I stopped seeing Shelly because she was working twelve hour days, for Anastasia. To save money, to take them to Europe. We can’t be together here, she said bitterly. She talked about some intense, romantic moment on the beach with “someone.” Who? I probed. I can’t say, she said, and gave me a meaningful look. Is Shelly clean and sober? Petra asked me one afternoon. No Way, I laughed. Well, she told Anastasia she was seven years sober.
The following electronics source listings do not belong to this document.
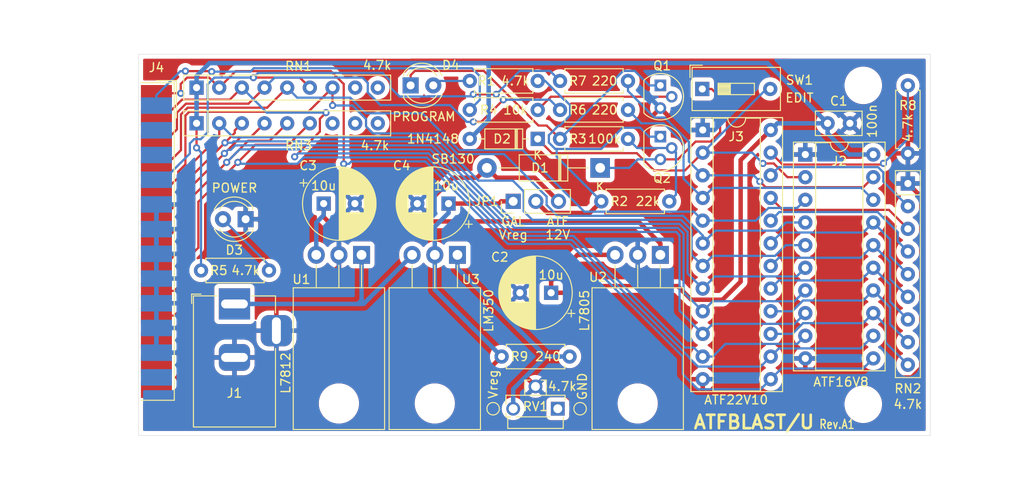
<source format=kicad_pcb>
(kicad_pcb (version 20210228) (generator pcbnew)

  (general
    (thickness 1.6)
  )

  (paper "A4")
  (title_block
    (title "ATFBLAST/U")
    (date "2021-04-12")
    (rev "A1")
  )

  (layers
    (0 "F.Cu" signal)
    (31 "B.Cu" signal)
    (32 "B.Adhes" user "B.Adhesive")
    (33 "F.Adhes" user "F.Adhesive")
    (34 "B.Paste" user)
    (35 "F.Paste" user)
    (36 "B.SilkS" user "B.Silkscreen")
    (37 "F.SilkS" user "F.Silkscreen")
    (38 "B.Mask" user)
    (39 "F.Mask" user)
    (40 "Dwgs.User" user "User.Drawings")
    (41 "Cmts.User" user "User.Comments")
    (42 "Eco1.User" user "User.Eco1")
    (43 "Eco2.User" user "User.Eco2")
    (44 "Edge.Cuts" user)
    (45 "Margin" user)
    (46 "B.CrtYd" user "B.Courtyard")
    (47 "F.CrtYd" user "F.Courtyard")
    (48 "B.Fab" user)
    (49 "F.Fab" user)
  )

  (setup
    (pad_to_mask_clearance 0.051)
    (solder_mask_min_width 0.25)
    (grid_origin 138 108)
    (pcbplotparams
      (layerselection 0x00010f0_ffffffff)
      (disableapertmacros false)
      (usegerberextensions true)
      (usegerberattributes false)
      (usegerberadvancedattributes false)
      (creategerberjobfile false)
      (svguseinch false)
      (svgprecision 6)
      (excludeedgelayer true)
      (plotframeref false)
      (viasonmask false)
      (mode 1)
      (useauxorigin false)
      (hpglpennumber 1)
      (hpglpenspeed 20)
      (hpglpendiameter 15.000000)
      (dxfpolygonmode true)
      (dxfimperialunits true)
      (dxfusepcbnewfont true)
      (psnegative false)
      (psa4output false)
      (plotreference true)
      (plotvalue true)
      (plotinvisibletext false)
      (sketchpadsonfab false)
      (subtractmaskfromsilk true)
      (outputformat 1)
      (mirror false)
      (drillshape 0)
      (scaleselection 1)
      (outputdirectory "out/gerber")
    )
  )


  (net 0 "")
  (net 1 "GND")
  (net 2 "+5V")
  (net 3 "+12V")
  (net 4 "Net-(C4-Pad1)")
  (net 5 "/EDIT")
  (net 6 "Net-(D3-Pad2)")
  (net 7 "Net-(D4-Pad2)")
  (net 8 "Net-(D4-Pad1)")
  (net 9 "/P_V-")
  (net 10 "/D0")
  (net 11 "/RA0")
  (net 12 "/D7")
  (net 13 "Net-(J2-Pad17)")
  (net 14 "/D6")
  (net 15 "Net-(J2-Pad16)")
  (net 16 "/D5")
  (net 17 "Net-(J2-Pad15)")
  (net 18 "/D4")
  (net 19 "Net-(J2-Pad14)")
  (net 20 "/D3")
  (net 21 "Net-(J2-Pad13)")
  (net 22 "/D2")
  (net 23 "/ACK")
  (net 24 "/STROBE")
  (net 25 "Net-(J3-Pad23)")
  (net 26 "Net-(J3-Pad22)")
  (net 27 "/SELECT")
  (net 28 "/AUTO")
  (net 29 "/D1")
  (net 30 "Net-(JP1-Pad2)")
  (net 31 "Net-(Q1-Pad2)")
  (net 32 "Net-(Q2-Pad2)")
  (net 33 "Net-(J3-Pad20)")
  (net 34 "Net-(J3-Pad21)")
  (net 35 "Net-(J1-Pad1)")
  (net 36 "Net-(D1-Pad1)")
  (net 37 "Net-(R9-Pad2)")

  (footprint "Capacitor_THT:C_Disc_D5.0mm_W2.5mm_P2.50mm" (layer "F.Cu") (at 180.75 84.25))

  (footprint "Capacitor_THT:CP_Radial_D8.0mm_P3.50mm" (layer "F.Cu") (at 124.25 93.25))

  (footprint "LED_THT:LED_D4.0mm" (layer "F.Cu") (at 115.5 95 180))

  (footprint "Connector_BarrelJack:BarrelJack_Horizontal" (layer "F.Cu") (at 114.25 104.5 90))

  (footprint "Package_DIP:DIP-24_W7.62mm_Socket" (layer "F.Cu") (at 166.75 85))

  (footprint "Package_TO_SOT_THT:TO-92" (layer "F.Cu") (at 162 80 -90))

  (footprint "Resistor_THT:R_Axial_DIN0207_L6.3mm_D2.5mm_P7.62mm_Horizontal" (layer "F.Cu") (at 148.25 79.5 180))

  (footprint "Resistor_THT:R_Axial_DIN0207_L6.3mm_D2.5mm_P7.62mm_Horizontal" (layer "F.Cu") (at 148.25 82.75 180))

  (footprint "Resistor_THT:R_Axial_DIN0207_L6.3mm_D2.5mm_P7.62mm_Horizontal" (layer "F.Cu") (at 110.5 100.75))

  (footprint "Resistor_THT:R_Axial_DIN0207_L6.3mm_D2.5mm_P7.62mm_Horizontal" (layer "F.Cu") (at 158.37 79.5 180))

  (footprint "Package_TO_SOT_THT:TO-220-3_Horizontal_TabDown" (layer "F.Cu") (at 128.5 99 180))

  (footprint "Resistor_THT:R_Array_SIP9" (layer "F.Cu") (at 189.75 91 -90))

  (footprint "MountingHole:MountingHole_3.2mm_M3" (layer "F.Cu") (at 184.75 80))

  (footprint "MountingHole:MountingHole_3.2mm_M3" (layer "F.Cu") (at 184.75 115.75))

  (footprint "Resistor_THT:R_Axial_DIN0207_L6.3mm_D2.5mm_P7.62mm_Horizontal" (layer "F.Cu") (at 163 93 180))

  (footprint "Package_TO_SOT_THT:TO-220-3_Horizontal_TabDown" (layer "F.Cu") (at 139.25 99 180))

  (footprint "Package_TO_SOT_THT:TO-220-3_Horizontal_TabDown" (layer "F.Cu") (at 162 99 180))

  (footprint "LED_THT:LED_D4.0mm" (layer "F.Cu") (at 134 80))

  (footprint "Package_DIP:DIP-20_W7.62mm_Socket" (layer "F.Cu") (at 178.25 87.75))

  (footprint "TestPoint:TestPoint_Pad_D1.0mm" (layer "F.Cu") (at 153 116.25))

  (footprint "TestPoint:TestPoint_Pad_D1.0mm" (layer "F.Cu") (at 143.25 116.25))

  (footprint "Potentiometer_THT:Potentiometer_Runtron_RM-063_Horizontal" (layer "F.Cu") (at 150.5 116.25 180))

  (footprint "Resistor_THT:R_Axial_DIN0207_L6.3mm_D2.5mm_P7.62mm_Horizontal" (layer "F.Cu") (at 150.75 86))

  (footprint "Resistor_THT:R_Array_SIP9" (layer "F.Cu") (at 110 84.25))

  (footprint "Resistor_THT:R_Array_SIP9" (layer "F.Cu") (at 110 80.25))

  (footprint "Resistor_THT:R_Axial_DIN0207_L6.3mm_D2.5mm_P7.62mm_Horizontal" (layer "F.Cu") (at 158.37 82.75 180))

  (footprint "Connector_PinHeader_2.54mm:PinHeader_1x03_P2.54mm_Vertical" (layer "F.Cu") (at 145.5 93 90))

  (footprint "Diode_THT:D_DO-35_SOD27_P7.62mm_Horizontal" (layer "F.Cu") (at 148.25 86 180))

  (footprint "Diode_THT:D_DO-41_SOD81_P12.70mm_Horizontal" (layer "F.Cu") (at 155.25 89.25 180))

  (footprint "Connector_Dsub:DSUB-25_Male_EdgeMount_P2.77mm" (layer "F.Cu") (at 105.5 97.5 -90))

  (footprint "Capacitor_THT:CP_Radial_D8.0mm_P3.50mm" (layer "F.Cu") (at 149.75 103.25 180))

  (footprint "Button_Switch_THT:SW_DIP_SPSTx01_Slide_9.78x4.72mm_W7.62mm_P2.54mm" (layer "F.Cu")
    (tedit 5A4E1404) (tstamp 00000000-0000-0000-0000-00005fc508d2)
    (at 166.7 80.4)
    (descr "1x-dip-switch SPST , Slide, row spacing 7.62 mm (300 mils), body size 9.78x4.72mm (see e.g. https://www.ctscorp.com/wp-content/uploads/206-208.pdf)")
    (tags "DIP Switch SPST Slide 7.62mm 300mil")
    (property "Sheetfile" "atfblast.kicad_sch")
    (property "Sheetname" "")
    (path "/00000000-0000-0000-0000-00005fc51193")
    (attr through_hole)
    (fp_text reference "SW1" (at 10.9 -1) (layer "F.SilkS")
      (effects (font (size 1 1) (thickness 0.15)))
      (tstamp 2cb160e8-4b27-4bcf-9d9b-b211ae42060b)
    )
    (fp_text value "SW_DIP_x01" (at 3.81 -3.8) (layer "F.Fab")
      (effects (font (size 1 1) (thickness 0.15)))
      (tstamp d09f6be4-9632-44f4-8db0-ddf859b40289)
    )
    (fp_text user "EDIT" (at 10.9 1) (layer "F.SilkS")
      (effects (font (size 1 1) (thickness 0.15)))
      (tstamp 6b63c018-41c5-4847-b1fa-b4aeac04321e)
    )
    (fp_text user "${REFERENCE}" (at 3.7 1.6 180) (layer "F.Fab")
      (effects (font (size 0.6 0.6) (thickness 0.09)))
      (tstamp 6d49c2f1-b0ec-49d7-80d8-8af44dfba7b7)
    )
    (fp_text user "on" (at 5.365 -1.4975) (layer "F.Fab")
      (effects (font (size 0.6 0.6) (thickness 0.09)))
      (tstamp a965da28-4a09-4810-825d-83835b3109e1)
    )
    (fp_line (start 5.84 -0.635) (end 1.78 -0.635) (layer "F.SilkS") (width 0.12) (tstamp 02d1d557-93bb-44e3-a92c-fc17d8ec2c47))
    (fp_line (start -1.14 2.42) (end 8.76 2.42) (layer "F.SilkS") (width 0.12) (tstamp 0f6ed9b7-0d1f-4793-9d46-b6d56fdac47c))
    (fp_line (start 1.78 0.565) (end 3.133333 0.565) (layer "F.SilkS") (width 0.12) (tstamp 2ac1db5a-c23f-4d4b-8ff6-9d966db50f63))
    (fp_line (start 1.78 0.085) (end 3.133333 0.085) (layer "F.SilkS") (width 0.12) (tstamp 482dd845-9608-4931-91e4-a9ebb7e057e1))
    (fp_line (start 1.78 -0.275) (end 3.133333 -0.275) (layer "F.SilkS") (width 0.12) (tstamp 4f18fa3b-a271-4477-b381-a7ec68a6da4b))
    (fp_line (start 1.78 0.445) (end 3.133333 0.445) (layer "F.SilkS") (width 0.12) (tstamp 5449d58e-4c34-4a3a-aeec-72fc0958ed6e))
    (fp_line (start 1.78 0.205) (end 3.133333 0.205) (layer "F.SilkS") (width 0.12) (tstamp 5a3b9910-68d3-431f-9fee-fbdcfbe48a45))
    (fp_line (start 1.78 -0.155) (end 3.133333 -0.155) (layer "F.SilkS") (width 0.12) (tstamp 5e617e9b-e953-4a51-b2a0-e7c31e7460d6))
    (fp_line (start 1.78 0.635) (end 5.84 0.635) (layer "F.SilkS") (width 0.12) (tstamp 6146478f-2b75-42b4-bc5c-270cba2876b5))
    (fp_line (start 1.78 -0.635) (end 1.78 0.635) (layer "F.SilkS") (width 0.12) (tstamp 65d6b1ca-d7bb-4611-98da-7b10096d9ffb))
    (fp_line (start 3.133333 -0.635) (end 3.133333 0.635) (layer "F.SilkS") (width 0.12) (tstamp 6bc4210e-e4f5-476d-9cdf-7c78b18c6ad5))
    (fp_line (start 1.78 0.325) (end 3.133333 0.325) (layer "F.SilkS") (width 0.12) (tstamp 7707dc0e-64f1-4190-8e0a-db86a34f6783))
    (fp_line (start -1.14 -2.42) (end 8.76 -2.42) (layer "F.SilkS") (width 0.12) (tstamp 78b95925-7285-4a7b-9157-f120e004f658))
    (fp_line (start 1.78 -0.035) (end 3.133333 -0.035) (layer "F.SilkS") (width 0.12) (tstamp 8de6ee18-46f4-4e65-a089-cacb49d7f902))
    (fp_line (start -1.14 -2.42) (end -1.14 2.42) (layer "F.SilkS") (width 0.12) (tstamp ac328d39-f168-4026-891e-0e370739f188))
    (fp_line (start 8.76 -2.42) (end 8.76 2.42) (layer "F.SilkS") (width 0.12) (tstamp bc1bee7c-3727-482c-b6ae-6a16ba3a8f82))
    (fp_line (start 5.84 0.635) (end 5.84 -0.635) (layer "F.SilkS") (width 0.12) (tstamp e77c9ceb-c2df-41f6-9b1a-1d83d828687c))
    (fp_line (start 1.78 -0.395) (end 3.133333 -0.395) (layer "F.SilkS") (width 0.12) (tstamp ea367ca6-22a3-4827-aee2-e8fd7dd63af4))
    (fp_line (start -1.38 -2.66) (end 0.004 -2.66) (layer "F.SilkS") (width 0.12) (tstamp eb52747c-384e-4e56-8c75-ed0b55d34277))
    (fp_line (start 1.78 -0.515) (end 3.133333 -0.515) (layer "F.SilkS") (width 0.12) (tstamp ee3a349d-25ee-432e-a3bf-46ffe1444520))
    (fp_line (start -1.38 -2.66) (end -1.38 -1.277) (layer "F.SilkS") (width 0.12) (tstamp fbd8ce0a-ea87-4a2f-b6ca-84b57cc9f770))
    (fp_line (start 8.95 2.7) (end 8.95 -2.7) (layer "F.CrtYd") (width 0.05) (tstamp 01c5c114-7913-4422-b63e-ec237e2cc819))
    (fp_line (start 8.95 -2.7) (end -1.35 -2.7) (layer "F.CrtYd") (width 0.05) (tstamp 11546be5-9a9a-4dbb-a118-45abcbfd1c46))
    (fp_line (start -1.35 -2.7) (end -1.35 2.7) (layer "F.CrtYd") (width 0.05) (tstamp 30f77938-b54d-45d9-b1b1-d4c7336227e3))
    (fp_line (start -1.35 2.7) (end 8.95 2.7) (layer "F.CrtYd") (width 0.05) (tstamp c1542af8-d717-41d6-b533-bb52ad6e15eb))
    (fp_line (start 1.78 -0.535) (end 3.133333 -0.535) (layer "F.Fab") (width 0.1) (tstamp 0f435768-4508-4f99-9687-f1bf76af4d0b))
    (fp_line (start 1.78 -0.635) (end 1.78 0.635) (layer "F.Fab") (width 0.1) (tstamp 55513db7-088d-4e2a-92f3-9ce08e7e5d0d))
    (fp_line (start 1.78 -0.335) (end 3.133333 -0.335) (layer "F.Fab") (width 0.1) (tstamp 6bf15c99-9d0c-4716-90d5-0e8257033162))
    (fp_line (start 1.78 -0.035) (end 3.133333 -0.035) (layer "F.Fab") (width 0.1) (tstamp 8250bbeb-11c2-490e-a2bb-6f7d6ef90edb))
    (fp_line (start 3.133333 -0.635) (end 3.133333 0.635) (layer "F.Fab") (width 0.1) (tstamp 8596bee9-02b7-48f0-9742-43784dc6ecf4))
    (fp_line (start 1.78 0.165) (end 3.133333 0.165) (layer "F.Fab") (width 0.1) (tstamp 9910d0dc-da37-4dbd-aff9-f7ee0aa1bf21))
    (fp_line (start 1.78 0.065) (end 3.133333 0.065) (layer "F.Fab") (width 0.1) (tstamp 9f18368a-923a-42d7-98ad-bb2a84c8bc20))
    (fp_line (start -0.08 -2.36) (end 8.7 -2.36) (layer "F.Fab") (width 0.1) (tstamp a06c4021-ec1d-4dec-b4e7-97cc63ee22d3))
    (fp_line (start 5.84 -0.635) (end 1.78 -0.635) (layer "F.Fab") (width 0.1) (tstamp a28a4535-cc74-4d65-80ad-662d1c7bff64))
    (fp_line (start 1.78 -0.235) (end 3.133333 -0.235) (layer "F.Fab") (width 0.1) (tstamp a439bb13-395a-471a-89be-ef3610d63a6e))
    (fp_line (start 5.84 0.635) (end 5.84 -0.635) (layer "F.Fab") (width 0.1) (tstamp abf90223-824c-48c6-a944-e554e30e8786))
    (fp_line (start 1.78 0.365) (end 3.133333 0.365) (layer "F.Fab") (width 0.1) (tstamp b457140f-5e1e-4480-ab6c-645d74a4d667))
    (fp_line (start 1.78 -0.135) (end 3.133333 -0.135) (layer "F.Fab") (width 0.1) (tstamp b47e93b6-e05c-42c1-9a87-ecc6ed04415d))
    (fp_line (start 1.78 -0.435) (end 3.133333 -0.435) (layer "F.Fab") (width 0.1) (tstamp c1ffbb00-03be-4525-ad07-fc85f28e4efd))
    (fp_line (start 8.7 -2.36) (end 8.7 2.36) (layer "F.Fab") (width 0.1) (tstamp c73b9978-d0dd-4338-a0b7-f951cfdc554d))
    (fp_line (start 8.7 2.36) (end -1.08 2.36) (layer "F.Fab") (width 0.1) (tstamp df489bb9-dd04-48c2-b795-ea1d6f126332))
    (fp_line (start 1.78 0.565) (end 3.133333 0.565) (layer "F.Fab") (width 0.1) (tstamp dfdfcb80-eca3-47f8-9812-0a5a7768783b))
    (fp_line (start -1.08 -1.36) (end -0.08 -2.36) (layer "F.Fab") (width 0.1) (tstamp e03f3d56-b472-4af1-8d72-ede7a3261fbd))
    (fp_line (start 1.78 0.465) (end 3.133333 0.465) (layer "F.Fab") (width 0.1) (tstamp ea47d3f8-c4a5-4ae0-a8b9-93c5a8ab9b34))
    (fp_line (start -1.08 2.36) (end -1.08 -1.36) (layer "F.Fab") (width 0.1) (tstamp f0682145-1aec-49c0-9386-cf58b613d150))
    (fp_line (start 1.78 0.265) (end 3.133333 0.265) (layer "F.Fab") (width 0.1) (tstamp f26216e5-f39b-4c26-8785-3d87da6878c8))
    (fp_line (start 1.78 0.635) (end 5.84 0.635) (layer "F.Fab") (width 0.1) (tstamp f79deabf-b703-4d18-9d53-a4831e5d6b0f))
    (pad "1" thru_hole rect (at 0 0) (locked) (size 1.6 1.6) (drill 0.8) (layers *.Cu 
... [757572 chars truncated]
</source>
I shrugged, embarrassed for Shelly and for myself. Her messy lies were making me look bad. Are you fucking her? Petra asked, and I shook my head. We Just Kissed Once. I always thought, Petra started, that of all my friends, you would be most likely to sleep with a serial killer. Thanks A Lot, Petra, I said, thinking that of all the people I had ever slept with, Petra was most likely to be a serial killer. Anastasia is freaking out, she continued. She’s about to get a restraining order on that girl if she doesn’t back off. Really? Shelly called me about a week later, she was moving back to Atlanta. I had this dream, she said in a heavy, trembling voice. San Francisco was crashing. It was sliding into the ocean, people were dying. It’s the big one, Michelle. It’s coming. I’ve got to get out of here. I saw it. So Shelly left. I never heard from her again.